Gala honors donors

Mai Hoang

Donors, students and others who attended the President’s Circle Gala on Friday used all their senses to celebrate a successful capital campaign.

From the sounds of the Guthrie Bell Tower to the photojournalism exhibit in Mass Media and Technology Hall, those who donated during the five-year campaign could see and hear the impact of their gifts.

The gala is held every other year for President’s Circle members – donors who give gifts of more than $1,000. It was also a chance for those on the Hill to thank donors for helping raise $102 million during the capital campaign.

The goal was $90 million.

Almost 500 guests attended, the most ever at any of the President Circle Galas, spokesman Bob Skipper said.

This year’s gala was held at DUC South Lawn. The 2001 event was held at the Sloan Convention Center.

At DUC South Lawn, guests could see two structures that did not exist at the last gala – Mass Media and Technology Hall, which opened in August, and the Guthrie Bell Tower, which was finished in May 2002.

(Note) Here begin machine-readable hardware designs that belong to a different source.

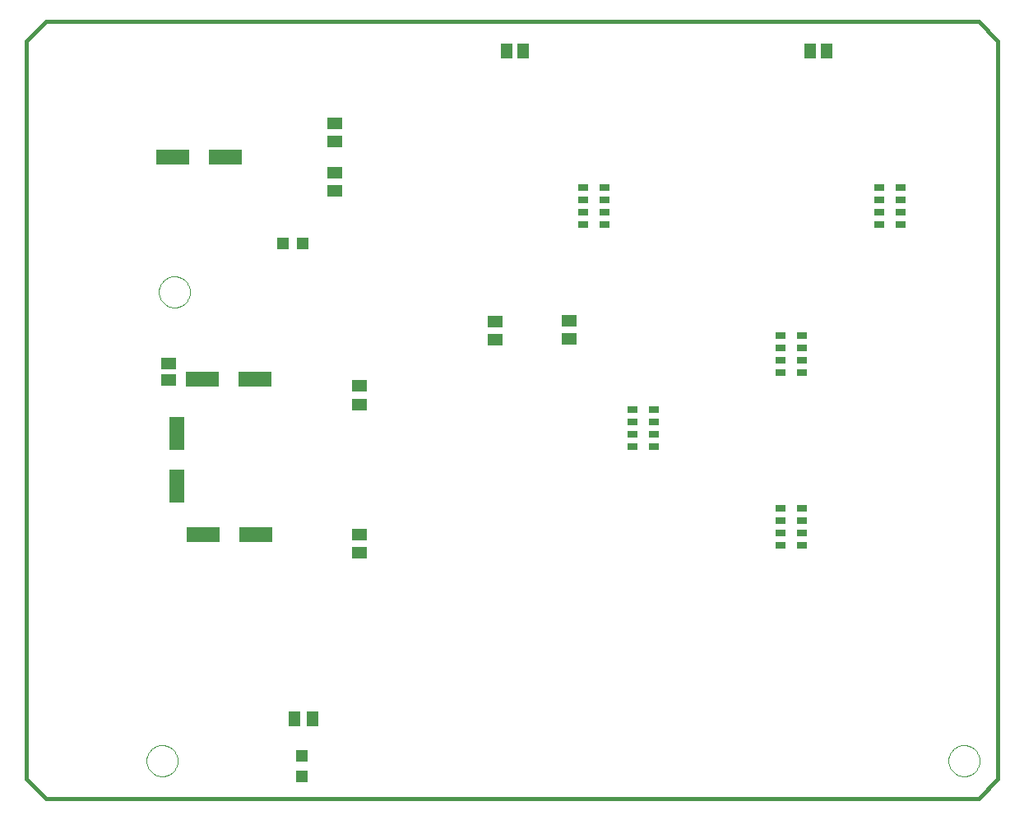
<source format=gtp>
G75*
G70*
%OFA0B0*%
%FSLAX24Y24*%
%IPPOS*%
%LPD*%
%AMOC8*
5,1,8,0,0,1.08239X$1,22.5*
%
%ADD10C,0.0160*%
%ADD11C,0.0000*%
%ADD12R,0.0472X0.0472*%
%ADD13R,0.0630X0.1378*%
%ADD14R,0.0591X0.0512*%
%ADD15R,0.1378X0.0630*%
%ADD16R,0.0512X0.0591*%
%ADD17R,0.0433X0.0295*%
D10*
X002220Y002007D02*
X003007Y001220D01*
X040803Y001220D01*
X041590Y002007D01*
X041590Y031929D01*
X040803Y032716D01*
X003007Y032716D01*
X002220Y031929D01*
X002220Y002007D01*
D11*
X007090Y002751D02*
X007092Y002801D01*
X007098Y002851D01*
X007108Y002900D01*
X007122Y002948D01*
X007139Y002995D01*
X007160Y003040D01*
X007185Y003084D01*
X007213Y003125D01*
X007245Y003164D01*
X007279Y003201D01*
X007316Y003235D01*
X007356Y003265D01*
X007398Y003292D01*
X007442Y003316D01*
X007488Y003337D01*
X007535Y003353D01*
X007583Y003366D01*
X007633Y003375D01*
X007682Y003380D01*
X007733Y003381D01*
X007783Y003378D01*
X007832Y003371D01*
X007881Y003360D01*
X007929Y003345D01*
X007975Y003327D01*
X008020Y003305D01*
X008063Y003279D01*
X008104Y003250D01*
X008143Y003218D01*
X008179Y003183D01*
X008211Y003145D01*
X008241Y003105D01*
X008268Y003062D01*
X008291Y003018D01*
X008310Y002972D01*
X008326Y002924D01*
X008338Y002875D01*
X008346Y002826D01*
X008350Y002776D01*
X008350Y002726D01*
X008346Y002676D01*
X008338Y002627D01*
X008326Y002578D01*
X008310Y002530D01*
X008291Y002484D01*
X008268Y002440D01*
X008241Y002397D01*
X008211Y002357D01*
X008179Y002319D01*
X008143Y002284D01*
X008104Y002252D01*
X008063Y002223D01*
X008020Y002197D01*
X007975Y002175D01*
X007929Y002157D01*
X007881Y002142D01*
X007832Y002131D01*
X007783Y002124D01*
X007733Y002121D01*
X007682Y002122D01*
X007633Y002127D01*
X007583Y002136D01*
X007535Y002149D01*
X007488Y002165D01*
X007442Y002186D01*
X007398Y002210D01*
X007356Y002237D01*
X007316Y002267D01*
X007279Y002301D01*
X007245Y002338D01*
X007213Y002377D01*
X007185Y002418D01*
X007160Y002462D01*
X007139Y002507D01*
X007122Y002554D01*
X007108Y002602D01*
X007098Y002651D01*
X007092Y002701D01*
X007090Y002751D01*
X007590Y021751D02*
X007592Y021801D01*
X007598Y021851D01*
X007608Y021900D01*
X007622Y021948D01*
X007639Y021995D01*
X007660Y022040D01*
X007685Y022084D01*
X007713Y022125D01*
X007745Y022164D01*
X007779Y022201D01*
X007816Y022235D01*
X007856Y022265D01*
X007898Y022292D01*
X007942Y022316D01*
X007988Y022337D01*
X008035Y022353D01*
X008083Y022366D01*
X008133Y022375D01*
X008182Y022380D01*
X008233Y022381D01*
X008283Y022378D01*
X008332Y022371D01*
X008381Y022360D01*
X008429Y022345D01*
X008475Y022327D01*
X008520Y022305D01*
X008563Y022279D01*
X008604Y022250D01*
X008643Y022218D01*
X008679Y022183D01*
X008711Y022145D01*
X008741Y022105D01*
X008768Y022062D01*
X008791Y022018D01*
X008810Y021972D01*
X008826Y021924D01*
X008838Y021875D01*
X008846Y021826D01*
X008850Y021776D01*
X008850Y021726D01*
X008846Y021676D01*
X008838Y021627D01*
X008826Y021578D01*
X008810Y021530D01*
X008791Y021484D01*
X008768Y021440D01*
X008741Y021397D01*
X008711Y021357D01*
X008679Y021319D01*
X008643Y021284D01*
X008604Y021252D01*
X008563Y021223D01*
X008520Y021197D01*
X008475Y021175D01*
X008429Y021157D01*
X008381Y021142D01*
X008332Y021131D01*
X008283Y021124D01*
X008233Y021121D01*
X008182Y021122D01*
X008133Y021127D01*
X008083Y021136D01*
X008035Y021149D01*
X007988Y021165D01*
X007942Y021186D01*
X007898Y021210D01*
X007856Y021237D01*
X007816Y021267D01*
X007779Y021301D01*
X007745Y021338D01*
X007713Y021377D01*
X007685Y021418D01*
X007660Y021462D01*
X007639Y021507D01*
X007622Y021554D01*
X007608Y021602D01*
X007598Y021651D01*
X007592Y021701D01*
X007590Y021751D01*
X039590Y002751D02*
X039592Y002801D01*
X039598Y002851D01*
X039608Y002900D01*
X039622Y002948D01*
X039639Y002995D01*
X039660Y003040D01*
X039685Y003084D01*
X039713Y003125D01*
X039745Y003164D01*
X039779Y003201D01*
X039816Y003235D01*
X039856Y003265D01*
X039898Y003292D01*
X039942Y003316D01*
X039988Y003337D01*
X040035Y003353D01*
X040083Y003366D01*
X040133Y003375D01*
X040182Y003380D01*
X040233Y003381D01*
X040283Y003378D01*
X040332Y003371D01*
X040381Y003360D01*
X040429Y003345D01*
X040475Y003327D01*
X040520Y003305D01*
X040563Y003279D01*
X040604Y003250D01*
X040643Y003218D01*
X040679Y003183D01*
X040711Y003145D01*
X040741Y003105D01*
X040768Y003062D01*
X040791Y003018D01*
X040810Y002972D01*
X040826Y002924D01*
X040838Y002875D01*
X040846Y002826D01*
X040850Y002776D01*
X040850Y002726D01*
X040846Y002676D01*
X040838Y002627D01*
X040826Y002578D01*
X040810Y002530D01*
X040791Y002484D01*
X040768Y002440D01*
X040741Y002397D01*
X040711Y002357D01*
X040679Y002319D01*
X040643Y002284D01*
X040604Y002252D01*
X040563Y002223D01*
X040520Y002197D01*
X040475Y002175D01*
X040429Y002157D01*
X040381Y002142D01*
X040332Y002131D01*
X040283Y002124D01*
X040233Y002121D01*
X040182Y002122D01*
X040133Y002127D01*
X040083Y002136D01*
X040035Y002149D01*
X039988Y002165D01*
X039942Y002186D01*
X039898Y002210D01*
X039856Y002237D01*
X039816Y002267D01*
X039779Y002301D01*
X039745Y002338D01*
X039713Y002377D01*
X039685Y002418D01*
X039660Y002462D01*
X039639Y002507D01*
X039622Y002554D01*
X039608Y002602D01*
X039598Y002651D01*
X039592Y002701D01*
X039590Y002751D01*
D12*
X013379Y002954D03*
X013379Y002127D03*
X013433Y023720D03*
X012607Y023720D03*
D13*
X008311Y016021D03*
X008311Y013895D03*
D14*
X007976Y018180D03*
X007976Y018849D03*
X015720Y017944D03*
X015720Y017196D03*
X021212Y019814D03*
X021212Y020562D03*
X024220Y020594D03*
X024220Y019846D03*
X014720Y025846D03*
X014720Y026594D03*
X014720Y027846D03*
X014720Y028594D03*
X015733Y011921D03*
X015733Y011173D03*
D15*
X011505Y011901D03*
X009379Y011901D03*
X009357Y018217D03*
X011483Y018217D03*
X010283Y027220D03*
X008157Y027220D03*
D16*
X021685Y031520D03*
X022355Y031520D03*
X033985Y031520D03*
X034655Y031520D03*
X013827Y004451D03*
X013079Y004451D03*
D17*
X026799Y015470D03*
X026799Y015970D03*
X026799Y016470D03*
X026799Y016970D03*
X027641Y016970D03*
X027641Y016470D03*
X027641Y015970D03*
X027641Y015470D03*
X032799Y012970D03*
X032799Y012470D03*
X032799Y011970D03*
X032799Y011470D03*
X033641Y011470D03*
X033641Y011970D03*
X033641Y012470D03*
X033641Y012970D03*
X033641Y018470D03*
X033641Y018970D03*
X033641Y019470D03*
X033641Y019970D03*
X032799Y019970D03*
X032799Y019470D03*
X032799Y018970D03*
X032799Y018470D03*
X036799Y024470D03*
X036799Y024970D03*
X036799Y025470D03*
X036799Y025970D03*
X037641Y025970D03*
X037641Y025470D03*
X037641Y024970D03*
X037641Y024470D03*
X025641Y024470D03*
X025641Y024970D03*
X025641Y025470D03*
X025641Y025970D03*
X024799Y025970D03*
X024799Y025470D03*
X024799Y024970D03*
X024799Y024470D03*
M02*

</source>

After the presentation, some of the guests mingled while others lined up to see a photo exhibit of work of students in Western’s photojournalism program.

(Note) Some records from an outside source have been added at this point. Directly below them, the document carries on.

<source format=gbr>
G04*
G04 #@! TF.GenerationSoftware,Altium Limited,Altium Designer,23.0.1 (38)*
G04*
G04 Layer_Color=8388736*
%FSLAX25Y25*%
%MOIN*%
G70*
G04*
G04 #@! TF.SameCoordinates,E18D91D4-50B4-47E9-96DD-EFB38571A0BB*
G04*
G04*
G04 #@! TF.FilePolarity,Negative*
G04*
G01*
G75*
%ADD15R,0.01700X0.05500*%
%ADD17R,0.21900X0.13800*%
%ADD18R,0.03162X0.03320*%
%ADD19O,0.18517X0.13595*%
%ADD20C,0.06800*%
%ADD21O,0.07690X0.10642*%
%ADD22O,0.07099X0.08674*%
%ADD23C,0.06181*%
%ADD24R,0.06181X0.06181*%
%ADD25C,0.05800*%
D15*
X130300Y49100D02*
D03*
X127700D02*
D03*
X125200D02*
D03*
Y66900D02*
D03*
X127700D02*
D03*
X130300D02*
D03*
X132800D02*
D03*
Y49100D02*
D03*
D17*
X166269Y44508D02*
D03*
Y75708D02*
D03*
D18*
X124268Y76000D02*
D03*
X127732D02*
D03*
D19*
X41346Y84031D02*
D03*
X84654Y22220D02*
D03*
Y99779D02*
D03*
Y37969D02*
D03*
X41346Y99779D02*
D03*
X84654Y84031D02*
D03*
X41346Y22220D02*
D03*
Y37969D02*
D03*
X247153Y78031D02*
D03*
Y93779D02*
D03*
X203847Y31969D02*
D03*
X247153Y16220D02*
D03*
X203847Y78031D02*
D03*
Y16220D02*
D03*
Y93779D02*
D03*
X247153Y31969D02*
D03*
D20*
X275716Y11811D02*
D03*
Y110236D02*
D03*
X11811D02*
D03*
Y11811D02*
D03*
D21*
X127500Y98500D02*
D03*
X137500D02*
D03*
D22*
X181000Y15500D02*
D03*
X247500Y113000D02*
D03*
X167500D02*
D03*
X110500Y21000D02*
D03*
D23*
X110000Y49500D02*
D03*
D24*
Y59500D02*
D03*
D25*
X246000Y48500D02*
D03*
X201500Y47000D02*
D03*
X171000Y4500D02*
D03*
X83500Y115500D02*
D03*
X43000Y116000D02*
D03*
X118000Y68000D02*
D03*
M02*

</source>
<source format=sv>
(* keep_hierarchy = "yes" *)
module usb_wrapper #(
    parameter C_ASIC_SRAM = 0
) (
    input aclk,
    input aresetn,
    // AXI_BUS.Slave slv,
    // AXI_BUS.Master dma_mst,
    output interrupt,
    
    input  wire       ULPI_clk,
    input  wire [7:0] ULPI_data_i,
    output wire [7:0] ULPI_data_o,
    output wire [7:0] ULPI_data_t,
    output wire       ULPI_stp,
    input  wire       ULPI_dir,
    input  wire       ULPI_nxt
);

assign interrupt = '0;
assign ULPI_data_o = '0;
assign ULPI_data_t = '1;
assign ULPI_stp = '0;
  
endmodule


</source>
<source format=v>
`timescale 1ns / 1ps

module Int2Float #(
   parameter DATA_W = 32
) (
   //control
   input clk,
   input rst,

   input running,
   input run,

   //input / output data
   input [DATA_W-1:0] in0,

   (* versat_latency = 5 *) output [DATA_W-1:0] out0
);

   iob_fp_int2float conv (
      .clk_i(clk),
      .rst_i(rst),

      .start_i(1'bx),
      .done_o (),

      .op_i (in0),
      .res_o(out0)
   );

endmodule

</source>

President Gary Ransdell unveiled at Media Hall a new four-panel black wall structure that listed the names of donors who were part of the Henry Hardin Cherry Society – the donors who donated more than $25,000 to the campaign.

After a reception at Media Hall, guests were led to a white tent for dinner. There they heard the bells from the Guthrie Bell Tower ring Western’s fight song.

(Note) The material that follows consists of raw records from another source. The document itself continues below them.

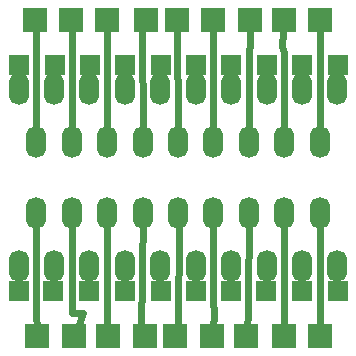
<source format=gtl>
G04 (created by PCBNEW (2013-07-07 BZR 4022)-stable) date 17/06/2015 19:17:38*
%MOIN*%
G04 Gerber Fmt 3.4, Leading zero omitted, Abs format*
%FSLAX34Y34*%
G01*
G70*
G90*
G04 APERTURE LIST*
%ADD10C,0.00590551*%
%ADD11R,0.0669291X0.0669291*%
%ADD12R,0.0787402X0.0787402*%
%ADD13O,0.0669291X0.106299*%
%ADD14C,0.024*%
%ADD15C,0.01*%
G04 APERTURE END LIST*
G54D10*
G54D11*
X53750Y-55300D03*
X54950Y-55300D03*
X56125Y-55300D03*
X57300Y-55300D03*
X58475Y-55300D03*
X59650Y-55300D03*
X60825Y-55300D03*
X62025Y-55300D03*
X63200Y-55300D03*
X64375Y-55300D03*
G54D12*
X54350Y-64325D03*
X55575Y-64325D03*
X56725Y-64325D03*
X57950Y-64325D03*
X58950Y-64325D03*
X60175Y-64325D03*
X61325Y-64325D03*
X62600Y-64325D03*
X63800Y-64325D03*
X54300Y-53800D03*
X55500Y-53800D03*
X56700Y-53800D03*
X57975Y-53800D03*
X59025Y-53800D03*
X60225Y-53800D03*
X61450Y-53800D03*
X62575Y-53800D03*
X63775Y-53800D03*
G54D11*
X53750Y-62825D03*
X54900Y-62825D03*
X56100Y-62825D03*
X57275Y-62825D03*
X58475Y-62825D03*
X59650Y-62850D03*
X60825Y-62825D03*
X62000Y-62825D03*
X63175Y-62850D03*
X64375Y-62825D03*
G54D13*
X53740Y-56102D03*
X54921Y-56102D03*
X56102Y-56102D03*
X57283Y-56102D03*
X58464Y-56102D03*
X59645Y-56102D03*
X60826Y-56102D03*
X62007Y-56102D03*
X63188Y-56102D03*
X64370Y-56102D03*
X53740Y-62007D03*
X54921Y-62007D03*
X56102Y-62007D03*
X57283Y-62007D03*
X58464Y-62007D03*
X59645Y-62007D03*
X60826Y-62007D03*
X62007Y-62007D03*
X63188Y-62007D03*
X64370Y-62007D03*
X54330Y-57874D03*
X55514Y-57874D03*
X56696Y-57874D03*
X57877Y-57874D03*
X59058Y-57874D03*
X60239Y-57874D03*
X61420Y-57874D03*
X62601Y-57874D03*
X63782Y-57874D03*
X54330Y-60236D03*
X55514Y-60236D03*
X56696Y-60236D03*
X57877Y-60236D03*
X59058Y-60236D03*
X60239Y-60236D03*
X61420Y-60236D03*
X62601Y-60236D03*
X63782Y-60236D03*
G54D14*
X59058Y-57874D02*
X59025Y-53650D01*
X59025Y-53650D02*
X59025Y-53650D01*
G54D15*
X59025Y-53650D02*
X59025Y-53650D01*
G54D14*
X63782Y-57874D02*
X63782Y-54597D01*
X63782Y-54597D02*
X63775Y-53775D01*
X62601Y-57874D02*
X62601Y-54916D01*
X62601Y-54916D02*
X62525Y-54675D01*
X62525Y-54675D02*
X62575Y-53750D01*
X61420Y-57874D02*
X61420Y-54985D01*
X61420Y-54985D02*
X61450Y-54500D01*
X61450Y-54500D02*
X61450Y-53825D01*
X60239Y-57874D02*
X60239Y-55304D01*
X60225Y-54600D02*
X60225Y-53725D01*
X60239Y-55304D02*
X60225Y-54600D01*
X54330Y-60236D02*
X54330Y-63395D01*
X54330Y-63395D02*
X54350Y-64300D01*
X57877Y-57874D02*
X57862Y-53912D01*
X57862Y-53912D02*
X57975Y-53800D01*
X56696Y-57874D02*
X56696Y-55099D01*
X56696Y-55099D02*
X56700Y-54600D01*
X56700Y-54600D02*
X56700Y-53775D01*
X55514Y-57874D02*
X55514Y-55030D01*
X55514Y-55030D02*
X55525Y-54525D01*
X55525Y-54525D02*
X55500Y-53750D01*
X54330Y-57874D02*
X54330Y-54464D01*
X54330Y-54464D02*
X54300Y-53775D01*
X63782Y-60236D02*
X63782Y-63262D01*
X63782Y-63262D02*
X63800Y-64300D01*
X62601Y-60236D02*
X62601Y-62943D01*
X62601Y-62943D02*
X62600Y-63500D01*
X62600Y-63500D02*
X62600Y-64375D01*
X61420Y-60236D02*
X61390Y-63305D01*
X61390Y-63305D02*
X61400Y-63625D01*
X61400Y-63625D02*
X61325Y-64350D01*
X60239Y-60236D02*
X60215Y-63055D01*
X60250Y-63675D02*
X60175Y-64325D01*
G54D15*
X60175Y-64325D02*
X60175Y-64325D01*
G54D14*
X60215Y-63055D02*
X60250Y-63675D01*
X59083Y-60386D02*
X59044Y-64230D01*
X59044Y-64230D02*
X58950Y-64325D01*
G54D15*
X58955Y-64319D02*
X58950Y-64325D01*
G54D14*
X57877Y-60236D02*
X57837Y-64212D01*
X57837Y-64212D02*
X57950Y-64325D01*
G54D15*
X57774Y-64149D02*
X57950Y-64325D01*
G54D14*
X56696Y-60236D02*
X56690Y-63180D01*
X56690Y-63180D02*
X56700Y-63600D01*
X56700Y-63600D02*
X56725Y-64450D01*
X55514Y-60236D02*
X55515Y-63580D01*
X55515Y-63580D02*
X55885Y-63580D01*
X55885Y-63580D02*
X55575Y-64400D01*
M02*

</source>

“It’s just the whole spirit of the evening,” said Tom Hiles, vice president for Institutional Advancement. “Certainly, the Guthrie Tower represents the most tangible symbol of the campaign.”

Dinner guests sat at tables covered in black and white tablecloths, topped with red table coverings. Roses in silver vases were placed in the middle of the tables. At each place setting, there were programs decorated in polka dots and mints in a black case with Western’s logo.

Spotlights shone on each table.

On two video screens were images of Western’s campus. A stage was set up for the Pat Patrick Band to play later in the evening.

Guests were asked to sing along in a patriotic tribute led by Wayne Pope, director of Western’s Opera Theatre, as a tribute to people who have fought in the United States military.

Images of the Guthrie Bell Tower and of soldiers who served in war were shown, and guests sang “Proud to be an American” and “This is My Country.”

Mark Melloan, a graduate student from Elizabethtown, described life on the Hill through his words in his song “High on a Hilltop.” The guests listened to Melloan sing while they had dessert – a chocolate bourbon treat, shaped like a hilltop tower, topped with a red and white glaze.

They also saw pictures of Western life over the years.

After Melloan’s performance, Ransdell announced that his song would be played at all the home basketball games.

“Mark sang of tradition, spirit and pride,” Ransdell said. “These are the intangibles that drive the ‘Investing in the Spirit’ campaign; the intangibles that produce tangibles.

“Tonight we honor the tradition, bask in the spirit and swell in pride that you have made possible.”

During the program, the “Investing in the Spirit” campaign co-chairs Don Vitale and Mary Nixon announced the campaign totals.

The money from the campaign helped create 27 endowed professorships and $29 million in scholarships and brought the university’s endowment to $56.4 million.

Bruce Merrick, of Louisville, said he liked seeing all the visible changes as a result of their gifts. Merrick, a 1975 alumnus, said he also enjoyed the photojournalism exhibit at Media Hall.

“This reconnects me with the same excellence I experienced 30 years ago,” he said. “It feels great to be back.”

Jerald Manning, of Bowling Green, said he enjoyed seeing the buildings on campus and participating in the festivities.

“I think it’s a great way to see old friends from my Western days,” he said.

Gordon Ford, the 1934 alumnus who gave the $10.6 leading gift for the campaign, said the campus has changed for the better since he attended classes on the Hill.

“It’s just changed so much,” he said. “It’s a different world.”

He was especially impressed with the Guthrie Bell Tower.

“It ties the old campus and the new campus together,” he said.

Like the bell tower tying together the old with the new, the people of Western’s past, present and future danced together at the end of the program to celebrate the same thing: the changes $102 million can produce.